Yes, the rates are too high, and in a falling market act as a disincentive to most buyers, but especially to young families who want to trade up to bigger homes, and to pensioners who want to trade down to smaller ones.

But no matter how much he tinkers with stamp duty, no one with half a brain is going to jump back into this market until they’re pretty sure prices have stopped falling.  And the power to ensure that lies not with the Minister for Finance, but the head of the European Central Bank, and even he cannot guarantee that in the current climate the banks would pass on the lower rates.

Stamp duty should certainly be addressed, but with prices falling is more mortgage interest relief for first time buyers really justified?  What about those young families who need more space?  And what about all those other discriminatory, wasteful and daft tax reliefs?

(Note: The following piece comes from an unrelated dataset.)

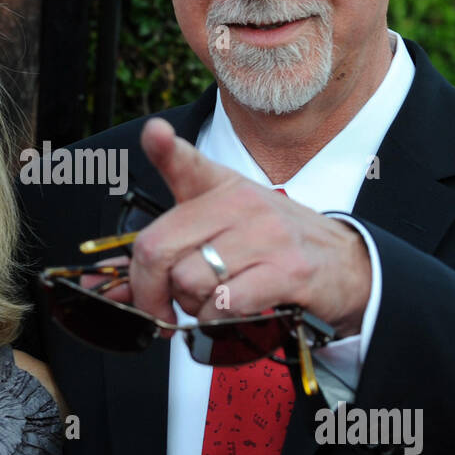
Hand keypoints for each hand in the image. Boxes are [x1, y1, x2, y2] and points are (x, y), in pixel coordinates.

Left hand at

Aside from mortgage interest relief, which, like private health insurance relief, is nothing more than a massive subsidy for their respective industries – why are billions in child benefit payments still paid out tax-free with no regard for income or means?  Ditto for free medical cards for all over-70s.  And why are higher earners still getting to collect the lion’s share of billions of euro of tax relief on private pension contributions?

Cutting public services, raising taxes and putting a moratorium on hiring new teachers and Gardai is the usual, lazy way the governments address tax shortfalls; a root and branch pruning of waste, tax disincentives and inequity stands a better long-term chance in restoring faith and confidence in the economy.